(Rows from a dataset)
"""

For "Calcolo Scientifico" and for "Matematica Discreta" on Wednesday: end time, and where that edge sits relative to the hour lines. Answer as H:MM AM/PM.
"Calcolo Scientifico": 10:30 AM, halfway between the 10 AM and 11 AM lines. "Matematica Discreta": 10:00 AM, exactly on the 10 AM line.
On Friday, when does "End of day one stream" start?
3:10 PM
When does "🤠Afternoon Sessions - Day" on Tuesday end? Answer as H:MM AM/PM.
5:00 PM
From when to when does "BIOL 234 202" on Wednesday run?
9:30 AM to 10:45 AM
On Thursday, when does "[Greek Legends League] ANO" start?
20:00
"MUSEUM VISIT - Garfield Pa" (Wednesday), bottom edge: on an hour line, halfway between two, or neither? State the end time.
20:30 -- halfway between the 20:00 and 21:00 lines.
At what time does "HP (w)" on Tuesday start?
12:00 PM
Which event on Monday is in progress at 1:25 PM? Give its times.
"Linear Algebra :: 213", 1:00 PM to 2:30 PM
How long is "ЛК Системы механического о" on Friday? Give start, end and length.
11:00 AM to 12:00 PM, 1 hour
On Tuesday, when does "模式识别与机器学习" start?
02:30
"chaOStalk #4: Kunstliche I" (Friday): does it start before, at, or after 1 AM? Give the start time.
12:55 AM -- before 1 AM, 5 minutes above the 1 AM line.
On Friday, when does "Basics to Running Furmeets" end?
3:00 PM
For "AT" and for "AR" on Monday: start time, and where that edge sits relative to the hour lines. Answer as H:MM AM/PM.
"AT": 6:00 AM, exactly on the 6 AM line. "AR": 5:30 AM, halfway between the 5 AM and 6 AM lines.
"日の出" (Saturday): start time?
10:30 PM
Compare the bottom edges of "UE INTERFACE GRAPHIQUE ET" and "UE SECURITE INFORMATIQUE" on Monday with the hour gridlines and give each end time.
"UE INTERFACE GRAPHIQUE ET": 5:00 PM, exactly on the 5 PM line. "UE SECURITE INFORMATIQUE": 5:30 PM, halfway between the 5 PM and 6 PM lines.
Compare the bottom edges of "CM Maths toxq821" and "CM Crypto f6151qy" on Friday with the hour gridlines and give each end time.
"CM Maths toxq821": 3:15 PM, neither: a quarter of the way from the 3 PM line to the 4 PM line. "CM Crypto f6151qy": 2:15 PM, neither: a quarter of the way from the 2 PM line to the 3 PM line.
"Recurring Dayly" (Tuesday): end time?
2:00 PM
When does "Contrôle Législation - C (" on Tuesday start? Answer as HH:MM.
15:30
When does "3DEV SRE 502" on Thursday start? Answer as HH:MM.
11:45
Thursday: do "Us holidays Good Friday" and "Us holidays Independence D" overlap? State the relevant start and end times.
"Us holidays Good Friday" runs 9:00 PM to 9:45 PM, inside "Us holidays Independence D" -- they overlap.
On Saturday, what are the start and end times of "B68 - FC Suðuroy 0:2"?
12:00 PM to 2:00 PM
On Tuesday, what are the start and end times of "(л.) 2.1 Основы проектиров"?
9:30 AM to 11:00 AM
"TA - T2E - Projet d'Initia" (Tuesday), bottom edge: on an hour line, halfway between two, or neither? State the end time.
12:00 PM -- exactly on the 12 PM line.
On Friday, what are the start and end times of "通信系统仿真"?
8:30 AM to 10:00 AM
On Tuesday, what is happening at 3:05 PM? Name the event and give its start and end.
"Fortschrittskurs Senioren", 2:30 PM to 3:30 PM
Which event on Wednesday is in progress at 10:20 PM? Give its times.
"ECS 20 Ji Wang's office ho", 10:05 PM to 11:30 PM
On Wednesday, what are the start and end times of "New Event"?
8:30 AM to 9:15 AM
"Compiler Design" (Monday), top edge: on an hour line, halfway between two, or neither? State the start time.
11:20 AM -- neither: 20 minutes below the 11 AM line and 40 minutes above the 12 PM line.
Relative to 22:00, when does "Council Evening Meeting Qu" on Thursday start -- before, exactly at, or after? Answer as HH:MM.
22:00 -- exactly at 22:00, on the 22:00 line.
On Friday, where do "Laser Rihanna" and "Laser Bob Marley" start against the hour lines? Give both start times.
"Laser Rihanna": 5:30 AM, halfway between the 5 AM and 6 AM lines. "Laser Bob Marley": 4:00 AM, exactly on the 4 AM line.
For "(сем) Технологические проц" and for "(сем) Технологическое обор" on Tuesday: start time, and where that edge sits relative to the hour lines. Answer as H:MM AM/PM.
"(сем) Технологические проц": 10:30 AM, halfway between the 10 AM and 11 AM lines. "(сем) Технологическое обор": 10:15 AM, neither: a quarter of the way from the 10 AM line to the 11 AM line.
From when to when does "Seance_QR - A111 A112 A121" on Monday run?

"""

» What is expected
Find every line in the material above that contains the word "State", and copy each of those lines out in full.

» Expected answer
"MUSEUM VISIT - Garfield Pa" (Wednesday), bottom edge: on an hour line, halfway between two, or neither? State the end time.
Thursday: do "Us holidays Good Friday" and "Us holidays Independence D" overlap? State the relevant start and end times.
"TA - T2E - Projet d'Initia" (Tuesday), bottom edge: on an hour line, halfway between two, or neither? State the end time.
"Compiler Design" (Monday), top edge: on an hour line, halfway between two, or neither? State the start time.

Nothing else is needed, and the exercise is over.